According to this report at Venturebeat, Go Daddy has lost 37,000 domains just since Thursday as an organized boycott took hold:
The fleeing domains comes as a result of the intense backlash from customers and Internet critics after Go Daddy appeared on an official list of companies supporting SOPA. The internet responded by staging a wide-spread boycott where people would switch their domains to another registrar, which Go Daddy initially dismissed as having little impact on their business. Now it seems that assessment wasn't entirely accurate.
Although Go Daddy reversed their stance on SOPA, it wasn't before 37,000 domains were transfer off of its service, according to information reported by The Domains. The report indicates that over 15,000 domains were transferred off Thursday and another 21,054 domains on Friday. If you factor in the $6.99 to $10.99 fees associated with each of those domain registrations, Go Daddy is losing a significant amount of money.
Many on community link sharing site Reddit, which is where the boycotts were first organized, are skeptical that Go Daddy is really against SOPA. Citing reports from TechCrunch and Gizmodo, Reddit users point out that Go Daddy CEO Warren Adelman is neither for or against SOPA - a convenient position to take considering his company's customer base is fleeing.

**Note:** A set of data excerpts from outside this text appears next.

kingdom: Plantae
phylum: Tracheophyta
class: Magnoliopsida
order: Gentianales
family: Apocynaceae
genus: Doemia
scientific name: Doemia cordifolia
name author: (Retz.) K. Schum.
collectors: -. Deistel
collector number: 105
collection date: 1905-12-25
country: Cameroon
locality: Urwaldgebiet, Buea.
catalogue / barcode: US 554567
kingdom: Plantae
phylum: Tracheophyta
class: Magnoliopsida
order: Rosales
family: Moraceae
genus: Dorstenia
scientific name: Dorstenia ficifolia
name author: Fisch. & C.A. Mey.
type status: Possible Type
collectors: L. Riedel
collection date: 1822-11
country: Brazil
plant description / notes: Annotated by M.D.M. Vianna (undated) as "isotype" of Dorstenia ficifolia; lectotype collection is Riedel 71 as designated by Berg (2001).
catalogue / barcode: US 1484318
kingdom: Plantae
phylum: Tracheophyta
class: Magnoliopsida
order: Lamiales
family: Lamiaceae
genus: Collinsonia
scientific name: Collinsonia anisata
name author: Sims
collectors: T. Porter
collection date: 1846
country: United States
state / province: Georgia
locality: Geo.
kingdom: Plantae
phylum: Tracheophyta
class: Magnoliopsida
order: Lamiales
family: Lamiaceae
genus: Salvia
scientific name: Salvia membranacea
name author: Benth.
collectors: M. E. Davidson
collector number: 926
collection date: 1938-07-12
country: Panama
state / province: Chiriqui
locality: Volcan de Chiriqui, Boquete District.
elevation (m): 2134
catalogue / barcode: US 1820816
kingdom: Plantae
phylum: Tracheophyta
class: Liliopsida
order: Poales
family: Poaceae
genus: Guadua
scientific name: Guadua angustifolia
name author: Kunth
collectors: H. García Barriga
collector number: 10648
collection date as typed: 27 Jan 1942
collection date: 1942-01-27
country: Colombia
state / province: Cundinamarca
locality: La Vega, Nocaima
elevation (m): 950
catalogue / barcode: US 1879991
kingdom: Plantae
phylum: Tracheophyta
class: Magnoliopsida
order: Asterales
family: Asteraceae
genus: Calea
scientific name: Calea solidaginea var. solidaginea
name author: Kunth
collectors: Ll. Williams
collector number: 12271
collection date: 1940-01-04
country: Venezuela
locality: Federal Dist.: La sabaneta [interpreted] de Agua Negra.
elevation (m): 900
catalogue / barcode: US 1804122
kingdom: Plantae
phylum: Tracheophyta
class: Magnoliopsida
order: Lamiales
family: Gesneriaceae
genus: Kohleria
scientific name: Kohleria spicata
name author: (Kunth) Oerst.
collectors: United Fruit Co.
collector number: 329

While Adelman admits the bill needs work, he said the company isn't beyond throwing support to another SOPA-like piece of legislation in the future.
For anyone who's still in the dark about the proposed legislation, SOPA gives both the U.S. government and copyright holders the authority to seek court orders against websites associated with infringing, pirating and/or counterfeiting intellectual property. The implication of having the act pass is that it could drastically change the way the Internet operates. For more information about the bill, check out this nifty infographic about what SOPA means for business and innovation.
There is little doubt that intellectual property should be protected better than it currently is. Piracy of movies, music, and other creative endeavors is at epidemic levels and threatens several industries.
But this bill is notionally dangerous. It goes too far in preventing the sharing of property. It uses a bazooka where a scalpel would be better. It allows copyright holders to legally go after websites that only link to pirated material - a ridiculous idea that might be used by giant media companies to eliminate competition.
Go Daddy thought it could straddle the issue and failed to gauge correctly the temper of its customer base. For that, they are suffering serious financial consequences.